BEGIN TASK INPUT

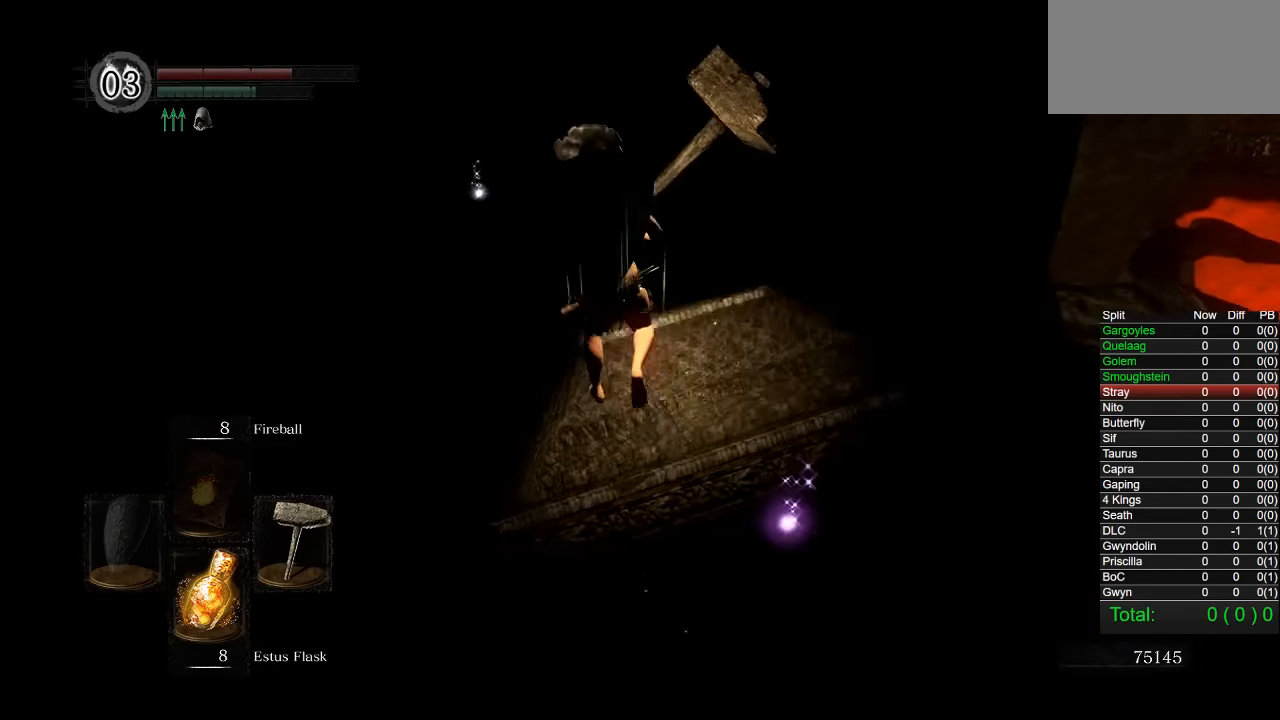
{"dt_ms": 500, "buttons": [], "left_stick": "center", "right_stick": "center", "events": [[117, "CIRCLE", "up"], [400, "left_stick", "center"]]}
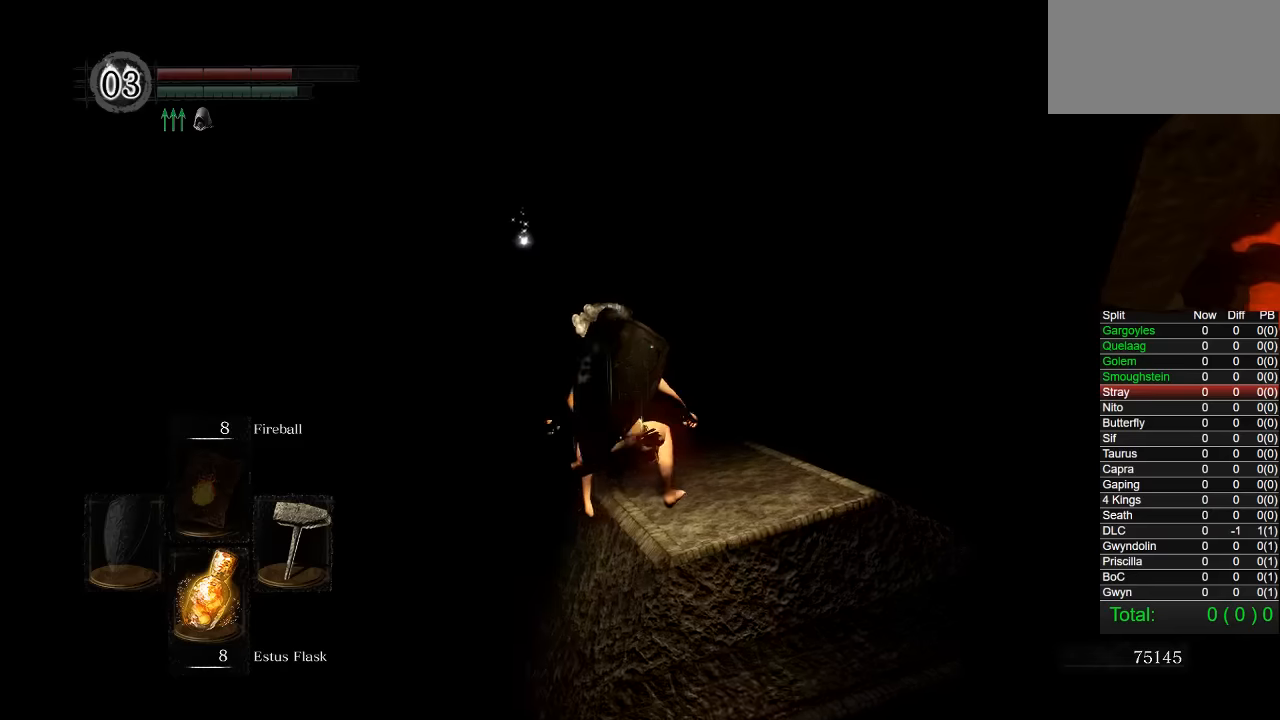
{"dt_ms": 1000, "buttons": [], "left_stick": "up", "right_stick": "right", "events": [[50, "right_stick", "down-left"], [67, "left_stick", "up"], [184, "right_stick", "center"], [367, "left_stick", "center"], [500, "right_stick", "right"], [567, "left_stick", "up"], [634, "right_stick", "center"], [734, "left_stick", "center"], [884, "right_stick", "right"], [934, "left_stick", "up"]]}
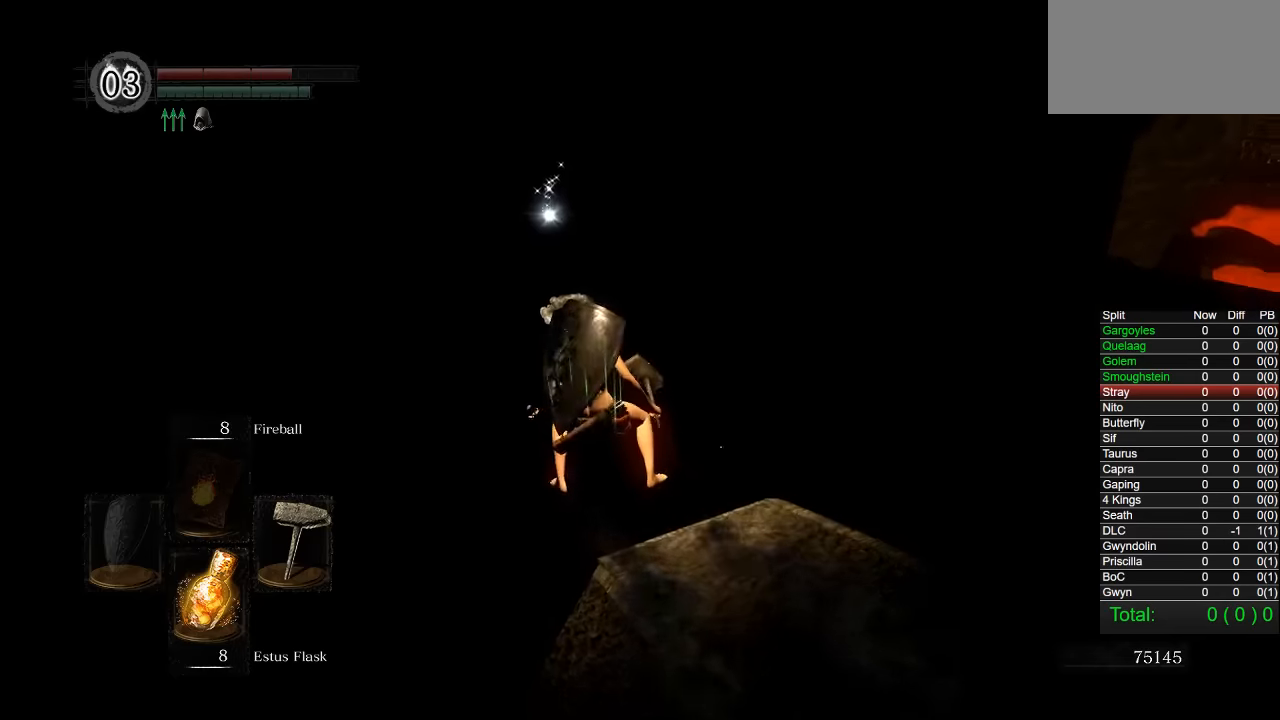
{"dt_ms": 500, "buttons": [], "left_stick": "up", "right_stick": "center", "events": [[300, "right_stick", "center"]]}
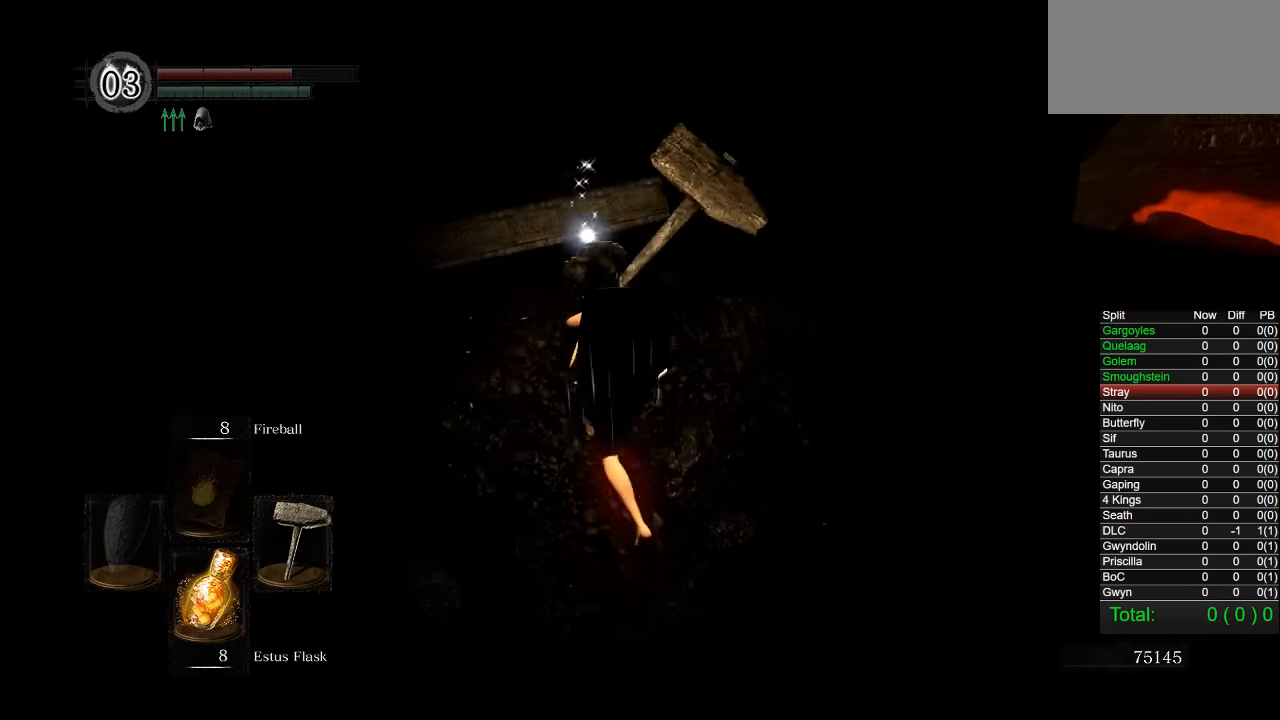
{"dt_ms": 500, "buttons": ["CIRCLE"], "left_stick": "up", "right_stick": "center", "events": [[117, "CIRCLE", "down"]]}
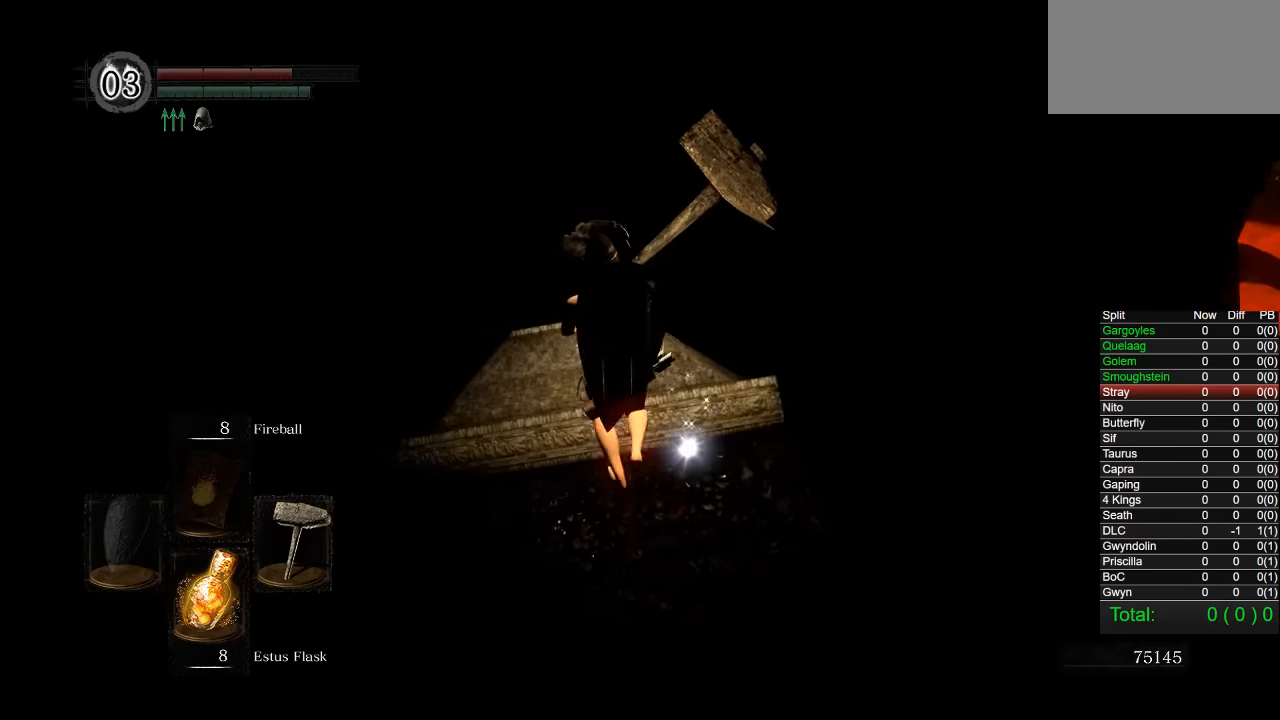
{"dt_ms": 500, "buttons": [], "left_stick": "center", "right_stick": "right", "events": [[217, "CIRCLE", "up"], [334, "left_stick", "center"], [484, "right_stick", "right"]]}
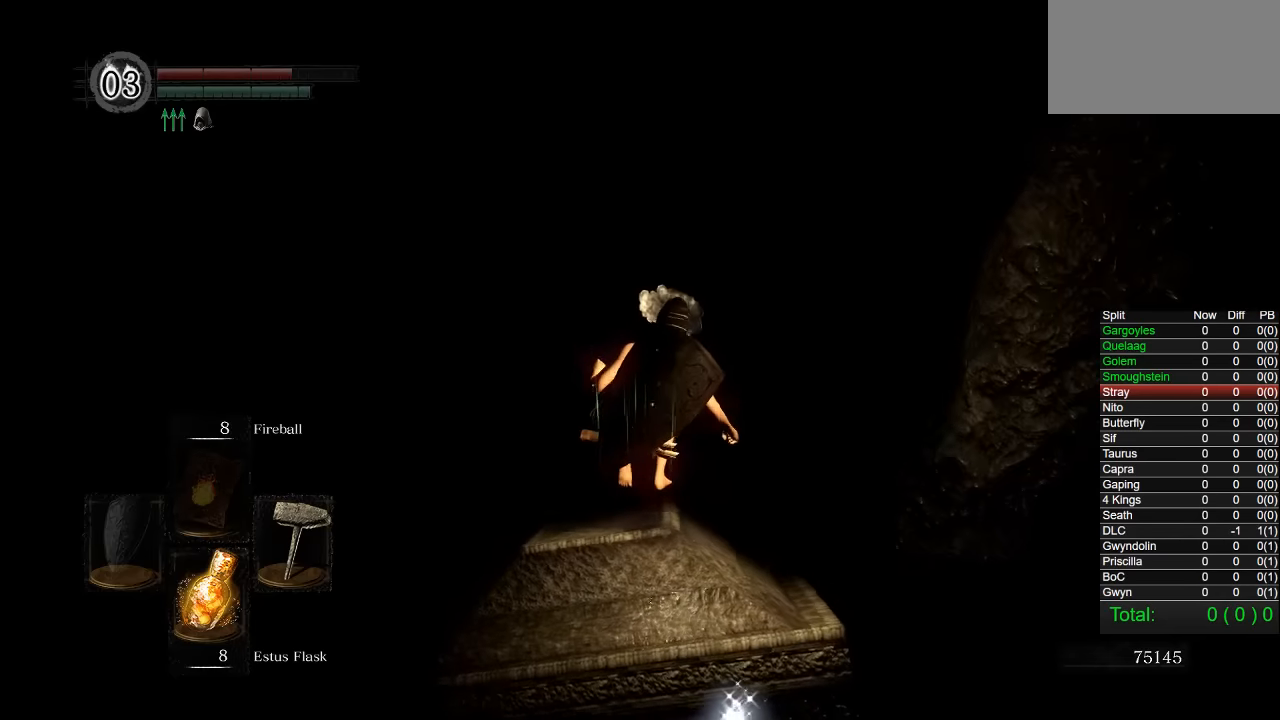
{"dt_ms": 500, "buttons": [], "left_stick": "up", "right_stick": "right"}
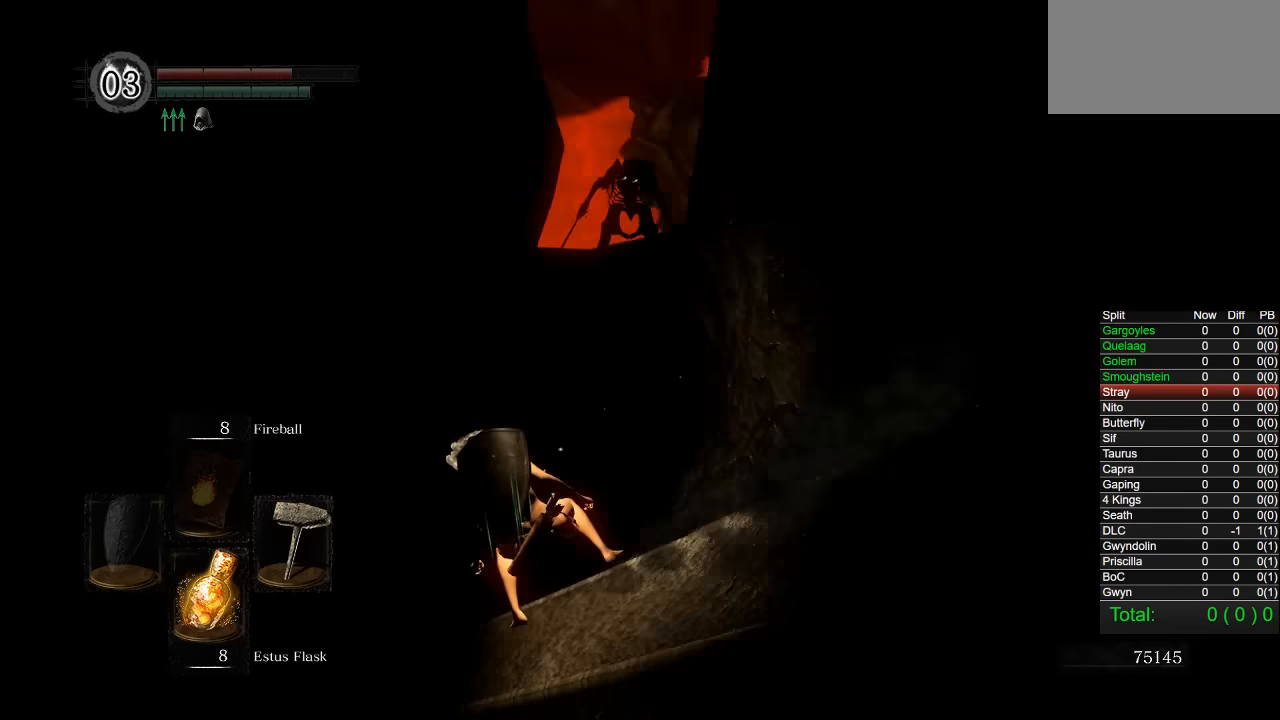
{"dt_ms": 500, "buttons": ["CIRCLE"], "left_stick": "up-right", "right_stick": "right"}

END TASK INPUT

Every entry above should come back exactly as written, except for its pictures.

§ **SOLUTION**
{"dt_ms": 500, "buttons": [], "left_stick": "center", "right_stick": "center", "events": [[117, "CIRCLE", "up"], [400, "left_stick", "center"]]}
{"dt_ms": 1000, "buttons": [], "left_stick": "up", "right_stick": "right", "events": [[50, "right_stick", "down-left"], [67, "left_stick", "up"], [184, "right_stick", "center"], [367, "left_stick", "center"], [500, "right_stick", "right"], [567, "left_stick", "up"], [634, "right_stick", "center"], [734, "left_stick", "center"], [884, "right_stick", "right"], [934, "left_stick", "up"]]}
{"dt_ms": 500, "buttons": [], "left_stick": "up", "right_stick": "center", "events": [[300, "right_stick", "center"]]}
{"dt_ms": 500, "buttons": ["CIRCLE"], "left_stick": "up", "right_stick": "center", "events": [[117, "CIRCLE", "down"]]}
{"dt_ms": 500, "buttons": [], "left_stick": "center", "right_stick": "right", "events": [[217, "CIRCLE", "up"], [334, "left_stick", "center"], [484, "right_stick", "right"]]}
{"dt_ms": 500, "buttons": [], "left_stick": "up", "right_stick": "right"}
{"dt_ms": 500, "buttons": ["CIRCLE"], "left_stick": "up-right", "right_stick": "right"}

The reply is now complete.